Z samego rana Alma Dominguera, Gandalf Łysy oraz Helena Oceaniczna zsynchronizowali zegarki i rozdzielili zadania na ostatniej prostej ... za siedem dni wyruszają w drogę w rejon Makaronezji. Helena - optymalizacja planu dojazdu do Berlina, Gandalf Łysy - wyczarowanie ekonomicznego pędzidełka na wyspie, Alma - wybór kultowego miejsca na drzemkę w Lizbonie (choć kusi ją bardzo, by czasu na spanie nie marnować. Włóczęży tryb myślenia włącza się w jej duszy na samo wspomnienie Alfamy i przylądka Św.
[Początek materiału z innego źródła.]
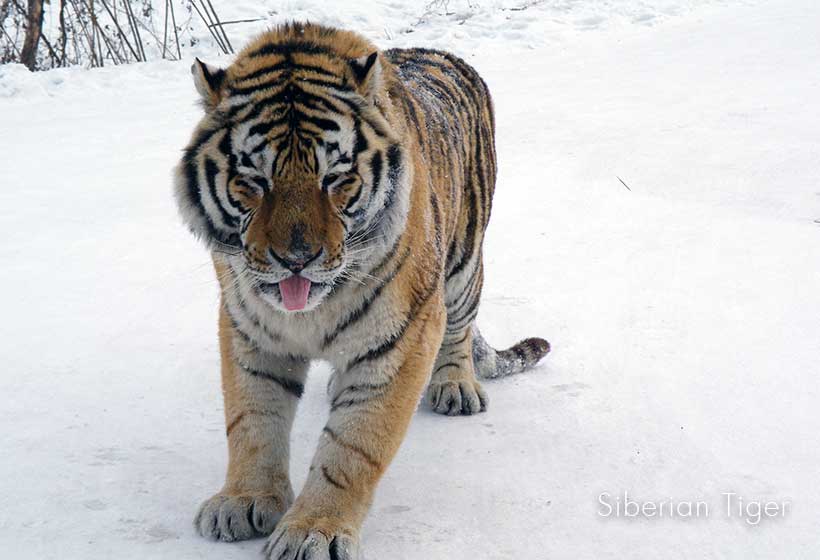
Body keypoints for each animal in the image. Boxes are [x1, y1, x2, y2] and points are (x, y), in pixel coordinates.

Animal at [174, 21, 548, 560]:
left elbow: (353, 444)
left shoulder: (402, 336)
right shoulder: (248, 328)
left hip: (463, 263)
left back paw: (455, 386)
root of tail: (443, 54)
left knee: (460, 327)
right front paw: (243, 500)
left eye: (335, 179)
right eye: (254, 181)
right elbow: (251, 419)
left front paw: (313, 530)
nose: (296, 259)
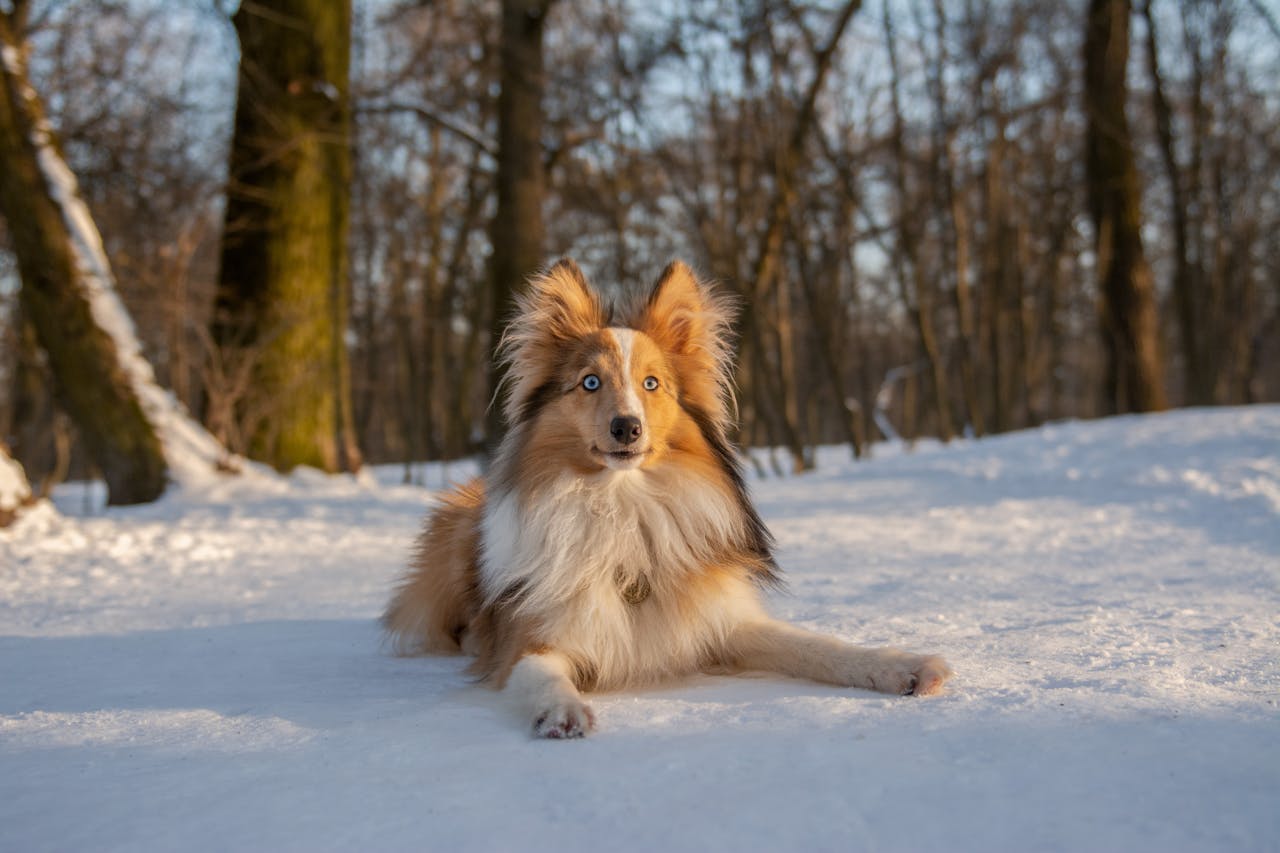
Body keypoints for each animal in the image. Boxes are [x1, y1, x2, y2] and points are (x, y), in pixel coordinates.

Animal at [378, 256, 952, 732]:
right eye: (589, 382)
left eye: (652, 384)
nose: (626, 428)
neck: (622, 505)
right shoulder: (531, 640)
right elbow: (539, 675)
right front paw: (561, 710)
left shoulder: (722, 620)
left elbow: (817, 646)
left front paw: (900, 665)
Rocha.)
W obliczu piętrzących się niczym fale na Atlantyku wyzwań, Alma postanowiła uciec
się do jedynego słusznego rozwiązania. Rzecz tyczy się wakacyjnego zakwaterowania Pepe w pensjonacie Pod Aniołem. Otóż okazuje się, że w tym samym czasie na pensję wprowadza się odłowiona z piwnicy Tajemnicza Czarnula, która za sprawą adopcji zamieszka tam na stałe.
Almie pozostaje tylko ufać w prawo przyciągania. Zamiast się martwić śle w eter
pozytywne myśli: Czarny Pies zaprzyjaźni się z Czarną Kotką...Czarna
(nieco dzika) Kotka nie będzie go atakowała.
Almie poczucie odpowiedzialności pozostanie w granicach zdrowego rozsądku oraz Doliny Cieni.